[Text-based hardware design files]

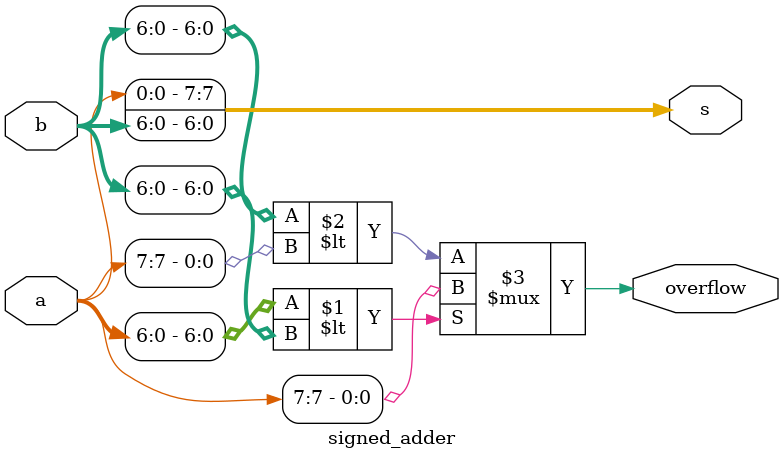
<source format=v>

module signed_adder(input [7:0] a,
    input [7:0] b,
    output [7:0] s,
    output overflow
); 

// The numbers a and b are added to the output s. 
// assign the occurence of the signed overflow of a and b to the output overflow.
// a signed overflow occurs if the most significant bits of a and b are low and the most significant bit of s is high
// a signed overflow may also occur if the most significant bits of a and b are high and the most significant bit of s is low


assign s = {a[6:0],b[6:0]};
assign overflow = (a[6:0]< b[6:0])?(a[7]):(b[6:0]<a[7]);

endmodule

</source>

- What needs to be done -
When the entries above show the word "input" in a line, copy that line out.

- Problem solution -
module signed_adder(input [7:0] a,
    input [7:0] b,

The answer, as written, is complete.